Discussion à visée philosophique

 

  • La discussion  à visée philosophique n’est ni un cours de philo dialogué ni un débat ou les participants argumentent pour convaincre les autres, où l’on établit qui a tort et qui a raison. Elle est une invitation à dépasser la simple opinion, à interroger les évidences et à construire ses idées dans l’échange avec les autres. La discussion philosophique mise en place par Matthew Lipman suit une démarche épistémologique. 
  • La discussion à visée philosophique permet de développer l’esprit critique et la pensée créative dans un climat bienveillant. Cette pratique s’adresse à tous, enfants et adultes, dans un cadre scolaire, d’éducation populaire ou professionnel. La démarche Lipman éveille curiosité et plaisir de penser chez tous. Travaillant à la prise de conscience des processus de pensée, elle favorise la coopération et l’ouverture d’esprit. 

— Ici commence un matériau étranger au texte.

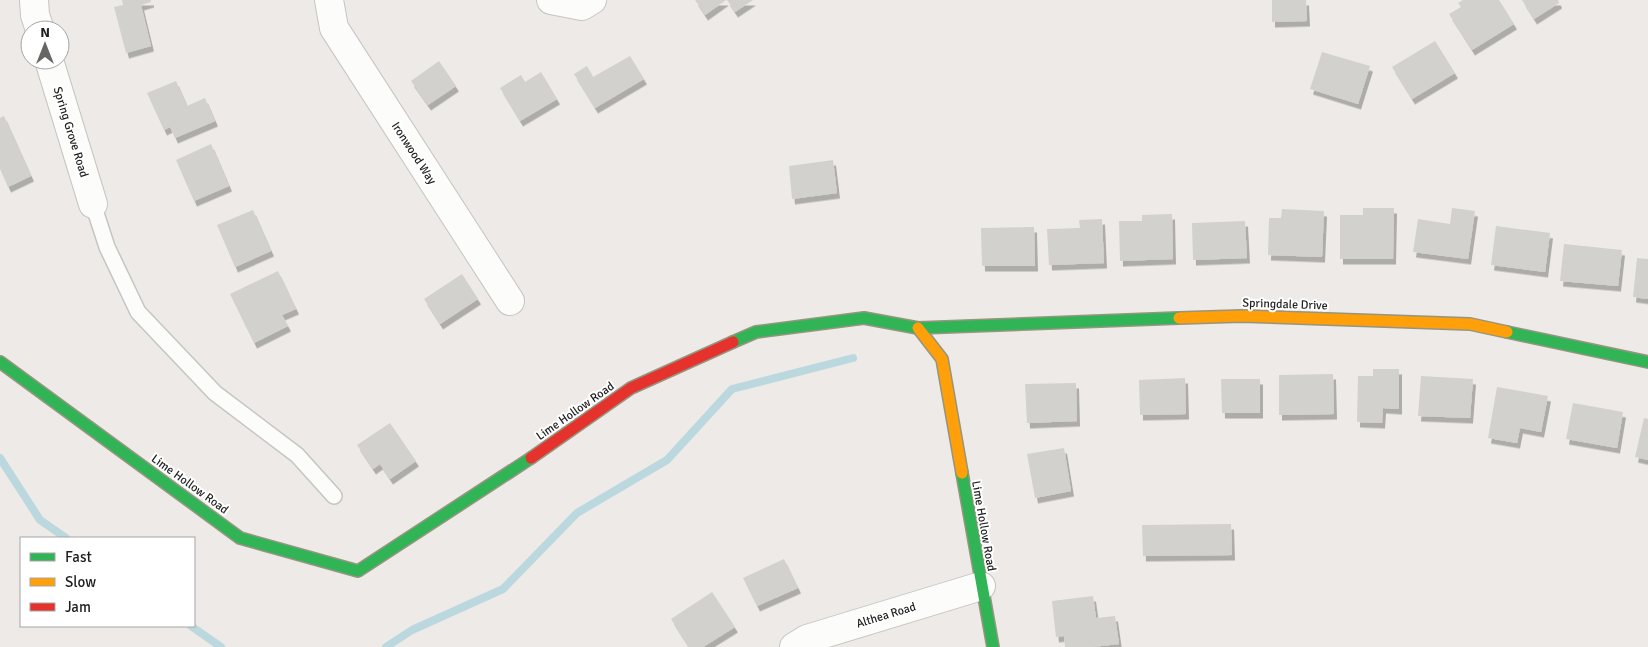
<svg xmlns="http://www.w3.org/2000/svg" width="1648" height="647" font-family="Signika,sans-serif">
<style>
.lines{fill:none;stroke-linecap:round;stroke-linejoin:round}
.stream{stroke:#bcd8df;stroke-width:8}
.building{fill:#d3d1ce;filter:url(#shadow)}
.lane-casing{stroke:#c6c5c3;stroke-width:18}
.street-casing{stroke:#c6c5c3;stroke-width:30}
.fast-casing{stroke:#959580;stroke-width:14}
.slow-casing{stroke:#959580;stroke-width:14}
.jam-casing{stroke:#959580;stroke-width:14}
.lane{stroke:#fcfcfb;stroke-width:15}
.street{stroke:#fcfcfb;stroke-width:28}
.fast{stroke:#30b455;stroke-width:11}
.slow{stroke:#ff9f0a;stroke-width:11}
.jam{stroke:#e5322d;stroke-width:11}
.labels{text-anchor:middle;stroke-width:4;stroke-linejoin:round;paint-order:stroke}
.street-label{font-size:12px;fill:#1f1f1f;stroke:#fff}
</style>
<defs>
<filter id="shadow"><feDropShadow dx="3" dy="5.5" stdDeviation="0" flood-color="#0004"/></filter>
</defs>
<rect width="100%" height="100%" fill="#edeae7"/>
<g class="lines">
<g class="stream">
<polyline points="0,458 40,520 66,538"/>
<polyline points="191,626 221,647"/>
<polyline points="386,647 412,630 503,589 577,513 667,460 732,389 853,358"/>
</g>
</g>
<g class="building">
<polygon points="122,0 151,0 151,2 141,5 151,46 126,53 114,7 123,5"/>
<polygon points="695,0 726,0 705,15"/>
<polygon points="727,0 753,0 735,12"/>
<polygon points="1272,0 1306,0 1307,21 1272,22"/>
<polygon points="1463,0 1499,0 1514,24 1472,50 1449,14 1461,7 1458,3"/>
<polygon points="1522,0 1558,0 1559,3 1534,19"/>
<polygon points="1435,41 1455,73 1412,99 1392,67"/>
<polygon points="1322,52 1370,66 1358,104 1310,89"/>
<polygon points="630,56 644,79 595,108 574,74 587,66 593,77"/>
<polygon points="439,61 456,86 428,105 411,81"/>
<polygon points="541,72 557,99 520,121 500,88 521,75 525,82"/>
<polygon points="176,81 187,106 205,98 215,121 175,138 170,127 164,130 147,93"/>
<polygon points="4,116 31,176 8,187 0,169 0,118"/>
<polygon points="211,144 229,186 194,201 176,160"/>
<polygon points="833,160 837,193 792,199 789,166"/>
<polygon points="1363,208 1394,208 1393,259 1340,259 1340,215 1363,215"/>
<polygon points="1452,208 1475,211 1468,259 1413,252 1418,219 1450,224"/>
<polygon points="1282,209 1324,211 1322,257 1268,255 1269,218 1281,218"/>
<polygon points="253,210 271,251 235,267 217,225"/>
<polygon points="1172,214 1173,259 1120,261 1119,221 1142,221 1142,215"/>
<polygon points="1102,219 1104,263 1049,265 1047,229 1080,228 1079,220"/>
<polygon points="1245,221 1247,258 1193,260 1192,223"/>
<polygon points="1496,226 1550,233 1545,272 1491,265"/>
<polygon points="1034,227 1035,266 982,266 981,228"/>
<polygon points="1564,244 1622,250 1618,286 1560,281"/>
<polygon points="1637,258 1648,259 1648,299 1633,297"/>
<polygon points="278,271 296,309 282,315 288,326 254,343 230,294"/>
<polygon points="462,274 478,299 440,324 424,299"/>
<polygon points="1373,369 1399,369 1399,409 1383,408 1382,423 1357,422 1358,376 1373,376"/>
<polygon points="1333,374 1334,414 1279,415 1279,375"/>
<polygon points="1421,376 1473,379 1470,418 1418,416"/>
<polygon points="1185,378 1186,414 1140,415 1139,380"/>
<polygon points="1221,379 1260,379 1260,413 1222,413"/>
<polygon points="1076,383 1077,421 1027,423 1025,384"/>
<polygon points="1497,387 1548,396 1541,432 1520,428 1517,443 1488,438"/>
<polygon points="1573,403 1623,412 1617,448 1566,439"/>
<polygon points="1644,418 1648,419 1648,460 1635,457"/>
<polygon points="390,423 416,461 390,479 380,464 373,469 357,445"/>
<polygon points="1064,448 1071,491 1035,498 1027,454"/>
<polygon points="1231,524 1232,555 1143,556 1142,525"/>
<polygon points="784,559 798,588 757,606 743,578"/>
<polygon points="712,592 735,627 703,647 689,647 671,619"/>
<polygon points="1093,596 1096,618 1115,616 1119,644 1092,647 1065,647 1064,636 1056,637 1052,601"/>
</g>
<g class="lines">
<defs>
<polyline id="lane" points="93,204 107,247 138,312 215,393 297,455 334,496"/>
<g id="street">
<polyline points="34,0 35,15 40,30"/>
<polyline points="329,0 334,28 510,301"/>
<polyline points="551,0 582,6 592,0"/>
<polyline points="49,60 93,204"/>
<polyline points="794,647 807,639 981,586"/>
</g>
<g id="fast">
<polyline points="1507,332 1648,362"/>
<polyline points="733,342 756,332 864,318 918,328 1179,318"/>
<polyline points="0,362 240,538 358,571 531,458"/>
<polyline points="962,473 993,647"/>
</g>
<g id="slow">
<polyline points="1179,318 1241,316 1470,324 1507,332"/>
<polyline points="918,328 942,359 962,473"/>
</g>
<polyline id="jam" points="531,458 631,388 733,342"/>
</defs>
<use href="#lane" class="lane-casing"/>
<use href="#street" class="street-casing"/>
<use href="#fast" class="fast-casing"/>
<use href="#slow" class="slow-casing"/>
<use href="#jam" class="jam-casing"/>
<use href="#lane" class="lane"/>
<use href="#street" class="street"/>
<use href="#fast" class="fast"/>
<use href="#slow" class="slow"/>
<use href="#jam" class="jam"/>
</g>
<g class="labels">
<g class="street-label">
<text transform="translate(71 132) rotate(73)" y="4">Spring Grove Road</text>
<text transform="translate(414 153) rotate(57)" y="4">Ironwood Way</text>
<text transform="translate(1285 304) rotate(2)" y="4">Springdale Drive</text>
<text transform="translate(575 411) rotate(-35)" y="4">Lime Hollow Road</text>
<text transform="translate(190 484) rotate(36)" y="4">Lime Hollow Road</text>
<text transform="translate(984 526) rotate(80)" y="4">Lime Hollow Road</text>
<text transform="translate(886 615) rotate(-17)" y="4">Althea Road</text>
</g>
</g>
<rect x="20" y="537" width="175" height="90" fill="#ffffff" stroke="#a5a5a5"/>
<rect x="30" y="553" width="25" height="8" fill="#30b455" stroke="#a5a5a5"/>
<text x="65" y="562" font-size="15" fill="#1f1f1f">Fast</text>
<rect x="30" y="578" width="25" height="8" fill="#ff9f0a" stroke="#a5a5a5"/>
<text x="65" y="587" font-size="15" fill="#1f1f1f">Slow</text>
<rect x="30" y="603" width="25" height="8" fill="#e5322d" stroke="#a5a5a5"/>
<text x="65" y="612" font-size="15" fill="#1f1f1f">Jam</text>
<g transform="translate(45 45)"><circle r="24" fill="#ffffff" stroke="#a5a5a5"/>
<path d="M0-4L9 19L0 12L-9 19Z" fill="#676665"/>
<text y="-8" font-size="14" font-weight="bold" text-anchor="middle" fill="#1f1f1f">N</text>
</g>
</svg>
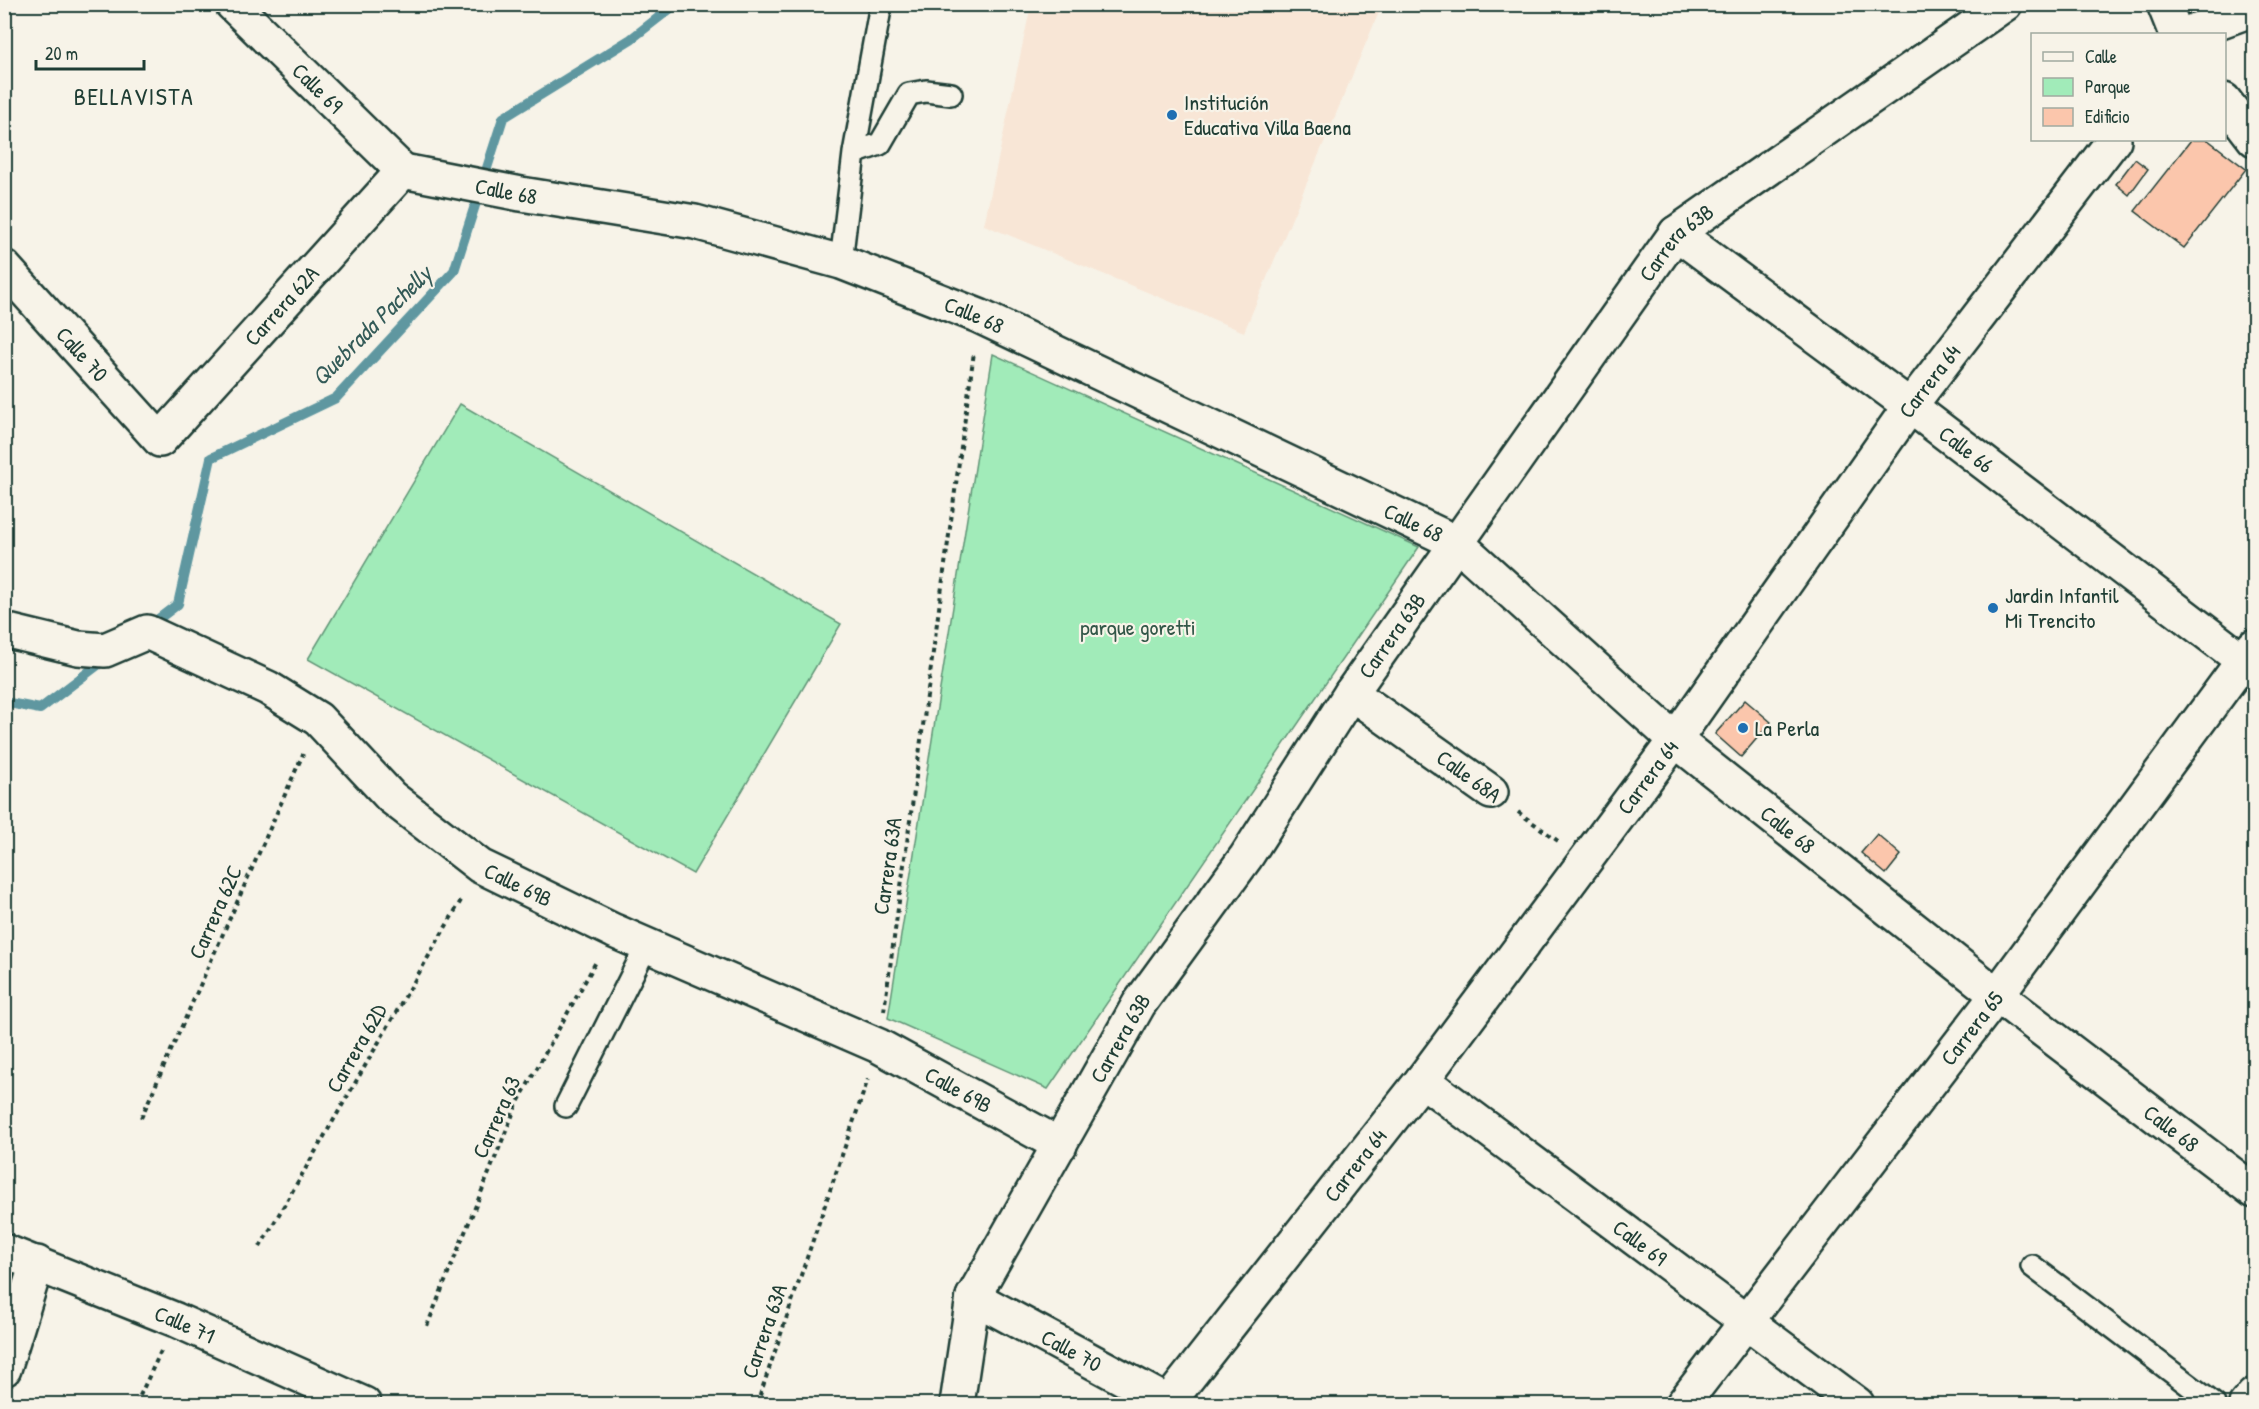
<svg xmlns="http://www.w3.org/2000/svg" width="2259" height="1409" font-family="'Patrick Hand',sans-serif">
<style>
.built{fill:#f8e6d6}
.green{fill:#a1ebb9;stroke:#609476;stroke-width:1.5}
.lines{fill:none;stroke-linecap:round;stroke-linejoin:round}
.stream{stroke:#5e97a0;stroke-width:10}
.building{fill:#fbc6ac;stroke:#1f3d34;stroke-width:1.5}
.lane-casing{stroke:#1f3d34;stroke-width:26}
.street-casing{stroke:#1f3d34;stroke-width:38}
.secondary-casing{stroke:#1f3d34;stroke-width:38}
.path{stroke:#1f3d34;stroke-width:4;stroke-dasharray:4.5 4.5;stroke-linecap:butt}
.lane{stroke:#f7f3e8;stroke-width:21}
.street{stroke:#f7f3e8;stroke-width:33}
.secondary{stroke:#f7f3e8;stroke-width:33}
.poi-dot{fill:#1f6fb2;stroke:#f7f3e8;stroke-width:2}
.labels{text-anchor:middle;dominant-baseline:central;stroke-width:4.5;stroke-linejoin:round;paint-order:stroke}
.street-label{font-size:22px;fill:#1f3d34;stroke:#f7f3e8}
.poi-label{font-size:22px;fill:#1f3d34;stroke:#f7f3e8;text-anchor:start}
.park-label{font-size:22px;fill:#325748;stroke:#f7f3e8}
.neighbourhood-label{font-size:24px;letter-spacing:1.5px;fill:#1f3d34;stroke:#f7f3e8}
.water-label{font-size:24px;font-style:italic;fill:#345b58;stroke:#f7f3e8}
</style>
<rect width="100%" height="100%" fill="#f7f3e8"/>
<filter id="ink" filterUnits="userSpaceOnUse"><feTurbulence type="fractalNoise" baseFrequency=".0167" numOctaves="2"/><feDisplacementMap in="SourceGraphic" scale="12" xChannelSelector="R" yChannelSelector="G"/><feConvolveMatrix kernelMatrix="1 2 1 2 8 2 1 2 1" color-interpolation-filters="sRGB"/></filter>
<g filter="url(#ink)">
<!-- built -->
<path class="built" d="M1031,5H1382L1244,332L984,225Z"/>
<!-- green -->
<path class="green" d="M993,354L1419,547L1048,1089L888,1018Z
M460,404L841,624L693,874L308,659Z"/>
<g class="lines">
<!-- stream -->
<path class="stream" d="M148,627L178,604L211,458L336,398L454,271L503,118L631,39L676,4
M4,702L40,709L107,658"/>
</g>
<!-- building -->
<path class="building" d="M2191,140H2208L2246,169L2184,248L2135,211Z
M2135,159L2148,169L2129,195L2116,184Z
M1745,700L1771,722L1741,757L1715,734Z
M1877,834L1901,855L1886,874L1861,853Z"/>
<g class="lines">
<!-- lane casing -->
<g class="lane-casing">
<path id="lane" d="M854,153L880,144L909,94L926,91L951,94
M841,262L854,153L881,4
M566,1106L647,945
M2032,1266L2214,1404"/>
</g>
<!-- street casing -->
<g class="street-casing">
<g id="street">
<path id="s1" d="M232,4L403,171"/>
<path d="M2185,34L2254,9"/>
<path id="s2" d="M403,171L521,194L695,222L841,262L979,316L1457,543L1675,740L1997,995L2254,1191"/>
<path id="s3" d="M1676,233L1910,406L2254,669"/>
<path id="s4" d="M4,267L160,440L403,171"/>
<path id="s5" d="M4,630L78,648L105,650L147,632L268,688L318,719L391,797L480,866L614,931L879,1046L1060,1145"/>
<path d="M1351,693L1491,792"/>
<path id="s6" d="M1422,1080L1857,1404"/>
<path id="s7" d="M4,1251L176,1320L364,1404"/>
<path id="s8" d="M973,1297L1171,1404"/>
<path d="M4,1369L37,1263"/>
<path id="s9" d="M1167,1404L1422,1080L1675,740L1910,406L2114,140"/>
<path d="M2246,1404L2254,1395"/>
</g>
</g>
<!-- secondary casing -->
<g class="secondary-casing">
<g id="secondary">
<path d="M2164,4L2176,34"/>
<path d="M2224,100L2254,139"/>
<path id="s10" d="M957,1404L973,1297L1139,1004L1246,857L1351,693L1676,233L2005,4"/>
<path id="s11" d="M1683,1404L1997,995L2254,646"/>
</g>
</g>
<!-- path -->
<path class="path" d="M1518,812L1558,841
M884,1011L974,352
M141,1118L303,754
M260,1247L463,897
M427,1326L517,1104L597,960
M136,1404L161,1351
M757,1404L868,1079"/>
<!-- lane -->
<use href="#lane" class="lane"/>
<!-- street -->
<use href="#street" class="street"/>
<!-- secondary -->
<use href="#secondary" class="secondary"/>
</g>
</g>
<!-- markers -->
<g class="poi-dot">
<circle cx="1172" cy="115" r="6"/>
<circle cx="1993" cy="608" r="6"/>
<circle cx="1743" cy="728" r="6"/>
</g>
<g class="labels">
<!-- street labels -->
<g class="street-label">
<text stroke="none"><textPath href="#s1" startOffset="120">Calle 69</textPath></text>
<text stroke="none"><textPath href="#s2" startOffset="105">Calle 68</textPath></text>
<text stroke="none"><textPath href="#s10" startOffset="1378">Carrera 63B</textPath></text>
<text stroke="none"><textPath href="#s4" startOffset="414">Carrera 62A</textPath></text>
<text stroke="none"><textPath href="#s2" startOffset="591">Calle 68</textPath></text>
<text stroke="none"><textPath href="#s4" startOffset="117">Calle 70</textPath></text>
<text stroke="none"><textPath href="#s9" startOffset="1276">Carrera 64</textPath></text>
<text stroke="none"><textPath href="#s3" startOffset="362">Calle 66</textPath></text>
<text stroke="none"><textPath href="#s2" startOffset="1077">Calle 68</textPath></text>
<text stroke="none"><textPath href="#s10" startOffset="892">Carrera 63B</textPath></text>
<text transform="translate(1469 776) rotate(36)">Calle 68A</text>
<text stroke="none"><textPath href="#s9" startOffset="790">Carrera 64</textPath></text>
<text stroke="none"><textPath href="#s2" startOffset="1563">Calle 68</textPath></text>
<text transform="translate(887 866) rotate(-82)">Carrera 63A</text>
<text stroke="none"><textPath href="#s5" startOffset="603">Calle 69B</textPath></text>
<text transform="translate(215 912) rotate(-66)">Carrera 62C</text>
<text stroke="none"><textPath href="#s11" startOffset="474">Carrera 65</textPath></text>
<text stroke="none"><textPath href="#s10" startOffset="406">Carrera 63B</textPath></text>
<text transform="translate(356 1048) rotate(-60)">Carrera 62D</text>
<text stroke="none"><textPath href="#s5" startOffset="1089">Calle 69B</textPath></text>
<text transform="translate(496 1117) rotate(-66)">Carrera 63</text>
<text stroke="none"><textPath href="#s2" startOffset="2049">Calle 68</textPath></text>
<text stroke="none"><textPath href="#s9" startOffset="304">Carrera 64</textPath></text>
<text stroke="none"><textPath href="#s6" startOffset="272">Calle 69</textPath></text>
<text stroke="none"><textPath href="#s7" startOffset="195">Calle 71</textPath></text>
<text transform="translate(764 1331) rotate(-71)">Carrera 63A</text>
<text stroke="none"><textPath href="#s8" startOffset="112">Calle 70</textPath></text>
</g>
<!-- poi labels -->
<g class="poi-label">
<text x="1184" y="102">Institución<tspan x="1184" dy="25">Educativa Villa Baena</tspan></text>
<text x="2005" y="595">Jardin Infantil<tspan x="2005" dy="25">Mi Trencito</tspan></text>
<text x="1755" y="728">La Perla</text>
</g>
<!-- park labels -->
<g class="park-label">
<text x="1138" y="627">parque goretti</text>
</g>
<!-- neighbourhood labels -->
<g class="neighbourhood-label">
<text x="134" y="96">BELLAVISTA</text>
</g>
<!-- water labels -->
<g class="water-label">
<text transform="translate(371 325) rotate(-45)">Quebrada Pachelly</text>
</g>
</g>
<!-- margin -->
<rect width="2259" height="1409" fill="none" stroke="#f7f3e8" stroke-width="24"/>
<rect x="12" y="12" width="2235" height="1385" fill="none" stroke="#1f3d34" stroke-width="2" filter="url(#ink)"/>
<!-- legend -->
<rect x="2031" y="33" width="195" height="108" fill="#f7f3e8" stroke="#a1aaa0" stroke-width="1.5"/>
<rect x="2043" y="52" width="30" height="9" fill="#f7f3e8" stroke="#a1aaa0" stroke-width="1.5"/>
<text x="2085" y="63" font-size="18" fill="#1f3d34">Calle</text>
<rect x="2043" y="78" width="30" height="18" fill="#a1ebb9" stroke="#a1aaa0" stroke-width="1.5"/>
<text x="2085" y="93" font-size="18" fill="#1f3d34">Parque</text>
<rect x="2043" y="108" width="30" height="18" fill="#fbc6ac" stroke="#a1aaa0" stroke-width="1.5"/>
<text x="2085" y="123" font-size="18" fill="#1f3d34">Edificio</text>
<!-- scale -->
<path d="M36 60v9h108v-9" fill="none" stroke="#1f3d34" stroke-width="3"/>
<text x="45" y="60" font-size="18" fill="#1f3d34" stroke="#f7f3e8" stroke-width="4.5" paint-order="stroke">20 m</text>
</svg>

  • Le questionnement, central dans cette méthode, se distingue par la mise en place d’une communauté de recherche : il s’agit de tester les idées et d’envisager une problématique collectivement sous différents points de vue. 
  • Une particularité centrale dans la démarche lipmanienne: la question n’est pas imposée, elle émane des préoccupations croisées des participants suite à un choix collectif. L’animateur crée les conditions de l’émergence de cette question en proposant une activité/mise en situation/expérimentation qui constitue l’objet commun. Le groupe se construit à partir de cet intérêt commun qui engage la mise en chantier collective de la pensée
  • L’animateur n’a pas de messages à transmettre, n’oriente pas le contenu des échanges mais garantit, en toute bienveillance, la rigueur intellectuelle de la discussion.
  • La discussion philosophique développe et met en oeuvre des habiletés de pensée liées à la pratique philosophique:  formuler des hypothèses, donner des exemples et contre-exemples, définir, identifier des présupposés, donner des raisons, des critères, rechercher des alternatives, débusquer les erreurs de jugements etc. 
  • Il s’agit de développer l’esprit critique et la pensée créative dans un cadre bienveillant et d’écoute active, de prendre le temps de s’écouter et de s’interroger afin de goûter au plaisir de la pensée 
 

 

DÉROULEMENT D’UNE DISCUSSION À VISEE PHILOSOPHIQUE 

 
  • Dans un premier temps, les participants indiquent les différentes questions suscitées par le support (œuvre d’art, support narratif, film etc.). Aidés par l’animateur, ils en choisissent une. Une fois la question philosophique collectivement choisie, les enfants s’expriment ensuite librement, chacun à leur tour, en saisissant le « bâton de parole ».
 
  • L’usage du bâton de parole permet de faire respecter les règles de la discussion établies au préalable (« ne pas couper la parole », « ne pas se moquer », « suivre l’évolution de la discussion » etc.). Les enfants expriment leurs points de vue, leurs questionnements et dialoguent entre eux. 
  • L’animateur a un rôle de guide. Par la rencontre des points de vue et par la confrontation des argumentations, les enfants font alors l’expérience de leur propre pensée et apprennent à la justifier, ils entendent des points de vue différents des leurs, afin de bâtir une réflexion collective. 
  • Les habiletés de pensée liées à la pratique philosophique, d’abord prises en charge par l’animateur sont ensuite relayées progressivement par les participants : rechercher, définir, organiser l’information, évaluer les sources, nuancer, donner des exemples etc.
  • Ce cadre de recherche philosophique aide les participants à examiner les fondements de leur pensée (présupposés et représentations) ainsi que les implications pratiques  des idées qu’ils élaborent. 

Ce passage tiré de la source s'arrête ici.